Camera calibration parameters:

::::

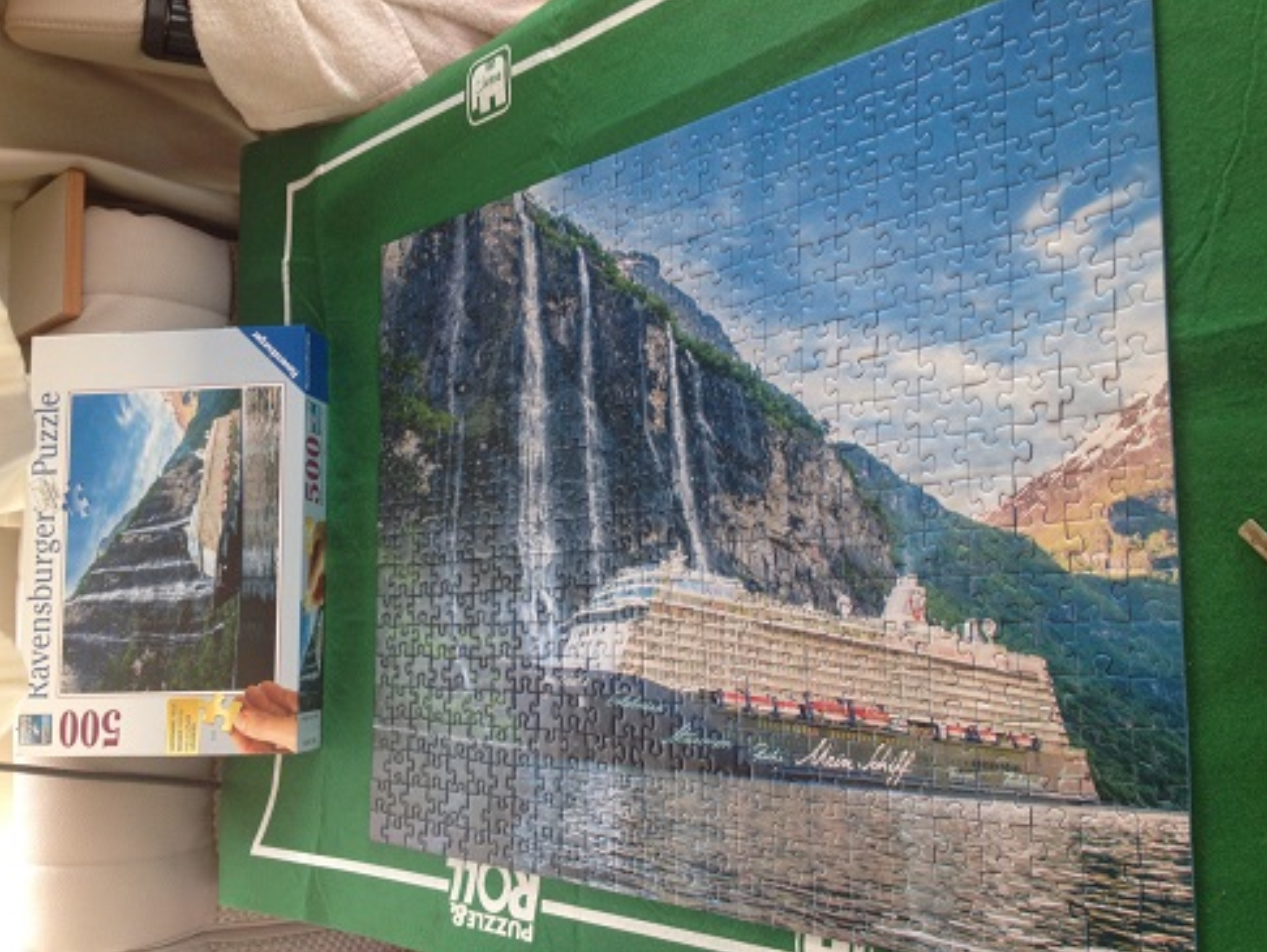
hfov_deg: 51.3
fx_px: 1318
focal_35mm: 36
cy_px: 481
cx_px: 620
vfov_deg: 39.7
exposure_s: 1/60
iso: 50
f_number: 2.4
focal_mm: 4.28
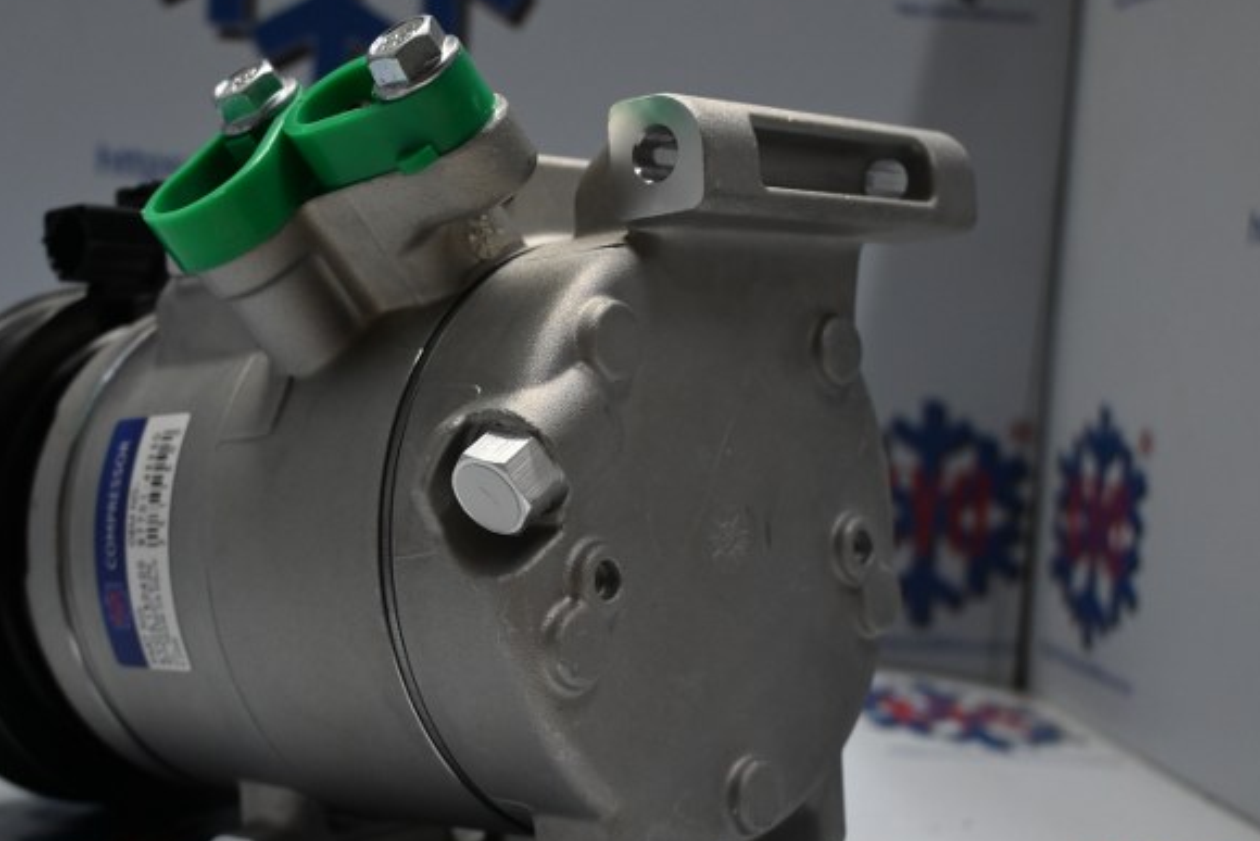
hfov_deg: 38.0
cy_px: 510
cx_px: 441
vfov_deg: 26.1
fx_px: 1809
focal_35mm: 52
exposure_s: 1/125
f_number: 4.2
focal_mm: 25
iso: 640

::::

-- WORK ITEM --
Copy out every line above without change, dropping the pictures.

-- OUTPUT FOR THIS TASK --
hfov_deg: 51.3
fx_px: 1318
focal_35mm: 36
cy_px: 481
cx_px: 620
vfov_deg: 39.7
exposure_s: 1/60
iso: 50
f_number: 2.4
focal_mm: 4.28
hfov_deg: 38.0
cy_px: 510
cx_px: 441
vfov_deg: 26.1
fx_px: 1809
focal_35mm: 52
exposure_s: 1/125
f_number: 4.2
focal_mm: 25
iso: 640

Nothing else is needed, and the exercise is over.